Market dominance may only be achieved by 'undertakings'. This corresponds to the personal scope of application of the Cartel Act. According to Article 2, Paragraph 1 bis of the Cartel Act, undertakings are all buyers or suppliers of goods and services active in commerce, regardless of their legal or organisational form. The concept of an undertaking follows an economic approach, based on the entrepreneurial activity of an entity. Therefore, it also covers undertakings governed by public law, as well as private commercial companies that are part of a public body (e.g., the federal government, cantons or communes). In the case of groups of companies, the entire group is considered as a single economic entity to the purpose of assessing market dominance.

Collective dominance

According to the definition of dominance contained in Article 4, Paragraph 2 of the Cartel Act, a dominant position may be held by one or more undertakings. Thus, collective dominance is also covered by the law. In 1998, the ComCo held for the first time that there was a case of collective dominance. Collective dominance requires two (duopoly) or several (oligopoly) undertakings deliberately adopting a parallel (i.e., collusive) behaviour. If the collusive element in the parallel behaviour is lacking, such behaviour is generally legal, as it constitutes the normal reaction of competitors to exogenous market developments.

In its decisional practice, the ComCo has developed several indicators taken into account in the assessment of potential collective dominance:

  1. high market concentration (the fewer companies are active in a certain market, the more likely it is for collusion to occur);
  2. similar and stable market shares;
  3. similar cost structures, as well as a personal and financial intertwining between competitors, and the resulting symmetry of interests;
  4. high market entry barriers;
  5. similarity of products offered (price remains the sole competitive factor); and
  6. most importantly, high market transparency.

Taking these indicators into consideration, it is necessary to perform an overall assessment of the competitive landscape on the relevant market as well as on the upstream and downstream markets thereof to determine whether the relevant market offers sufficient incentives for durable collective dominance.

In the planned merger between France Télécom SA and Sunrise Communications SA, the ComCo applied the aforementioned criteria.
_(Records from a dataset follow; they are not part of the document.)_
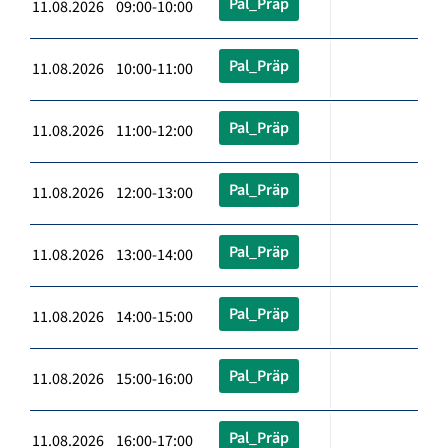
Pal_Präp
11.08.2026 09:00-10:00
Pal_Präp
11.08.2026 10:00-11:00
Pal_Präp
11.08.2026 11:00-12:00
Pal_Präp
11.08.2026 12:00-13:00
Pal_Präp
11.08.2026 13:00-14:00
Pal_Präp
11.08.2026 14:00-15:00
Pal_Präp
11.08.2026 15:00-16:00
Pal_Präp
11.08.2026 16:00-17:00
It found that the envisaged merger between these two companies needed to be prohibited since the newly created entity would, together with Swisscom, have held a collectively dominant position in the mobile communications market and, in the absence of new competitors entering said market, would have had no incentive to compete by reducing its prices.

When assessing the planned merger between Switzerland's two largest ticketing providers, Ticketcorner and Starticket, the ComCo considered potential collective dominance. However, in the case at issue, the ComCo did not find sufficient evidence for the existence of a collectively dominant position.

More recently, the ComCo investigated a potential collective dominance of Booking.com, Expedia and HRS in the market for hotel booking platforms. While it did not formally conclude that the undertakings concerned hold a single or joint dominant position, the ComCo did not rule out the existence of such dominant position, either.